As much as the next guy, I'm a sucker for the captivating/alarming/suprising headline, so today I watched one entitled "How I'm Preparing to Get Alzheimer's."
Now, these talks are usually grounded in solutions to issues that haunt us, or revelations that should change our thinking about a given topic. I had never come across one which accepted the subject as unsolvable, inevitable and something to cope with. And the speaker - Alanna Shaikh- is not some ordinary, idle layman - she's a global development expert working on the world's toughest global health problems. It was like watching a BP engineer showing Gulf of Mexico birds how to swim in oily waters.

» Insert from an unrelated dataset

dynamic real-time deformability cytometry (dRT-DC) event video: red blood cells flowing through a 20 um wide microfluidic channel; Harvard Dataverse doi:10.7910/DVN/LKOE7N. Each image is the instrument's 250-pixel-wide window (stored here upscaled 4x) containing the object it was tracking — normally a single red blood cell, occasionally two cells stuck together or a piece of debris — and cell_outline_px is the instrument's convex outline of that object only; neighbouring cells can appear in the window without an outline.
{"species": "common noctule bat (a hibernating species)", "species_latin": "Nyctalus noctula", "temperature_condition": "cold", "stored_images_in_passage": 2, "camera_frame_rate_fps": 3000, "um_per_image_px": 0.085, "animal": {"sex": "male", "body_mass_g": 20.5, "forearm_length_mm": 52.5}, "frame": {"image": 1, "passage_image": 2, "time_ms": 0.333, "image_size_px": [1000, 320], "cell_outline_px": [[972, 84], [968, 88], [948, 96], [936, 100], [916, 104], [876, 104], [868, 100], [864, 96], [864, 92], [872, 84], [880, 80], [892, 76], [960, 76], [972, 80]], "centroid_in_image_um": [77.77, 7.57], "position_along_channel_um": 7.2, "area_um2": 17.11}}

My mother once took care of a man who has Alzhiemer's. Eventually, he came to a point where he needed advanced nursing care. But, when asked, she returned last weekend to give him a haircut and I accompanied her. In the time since they'd last seen each other (April), the man -a former renowned doctor- had no recollection of who my mother was. She told me that he once joked with her and recounted difficult times in his life with her. After our visit she lamented that he was now far from the man she knew just last spring. It was incredibly scary to hear how rapidly the disease worked to break him down. What a lonely and confusing world it must be for him.
What Shaikh, who is convinced she will face the hereditary disease like her father before her, eventually concludes is striking.
Around 5:13 she says the following:
"My dad was kind and loving before he had Alzheimer's and he's kind and loving now. I've seen him lose his intellect, his sense of humor, his language skills, but i've also seen this: he loves me, he loves my sons, he loves my brothers and my mom and his caregivers. And that love makes us want to be around him, even now, even when it is so hard.
When you take away everything he has learned in this world, his naked heart still shines.
I was never as kind as my dad and I was never as loving. What I need now is to learn to be like that. I need a heart so pure that if it's stripped down by dementia it will survive."
As it relates to the Socrates quote, Alzheimer's will take away your body, and money will no longer be a conscious concern. But like Shaikh's father, what she says will endure is a fundamental piece of you that will make it easier for loved ones to relate to when the rest of "you" is gone - a soul, if you will. That is the piece, Shaikh bravely admitted she felt was deficient in her own make-up and what she said she will work on until the day comes when the "monster" of the disesase (possibly)/inevitably knocks at her door.